● What the exercise asks
An exact retyping of all lines below is the answer; pictures do not belong in it.

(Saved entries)
────────────────────

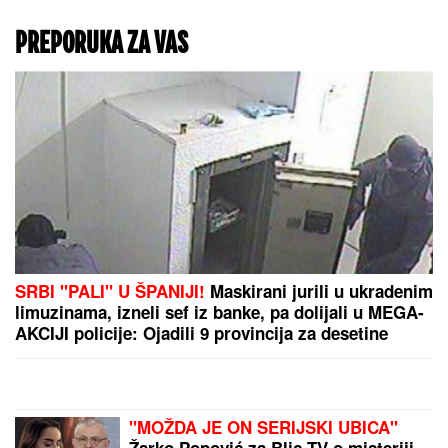
"MOŽDA ČUJEMO VESTI
O MUČENIČKOJ SMRTI"
Vrhovni vođa Irana u
teškom stanju: Ajatolah
Modžtaba Hamnei mogao
bi da premine svakog
trenutka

────────────────────

● Your solution
"MOŽDA ČUJEMO VESTI
O MUČENIČKOJ SMRTI"
Vrhovni vođa Irana u
teškom stanju: Ajatolah
Modžtaba Hamnei mogao
bi da premine svakog
trenutka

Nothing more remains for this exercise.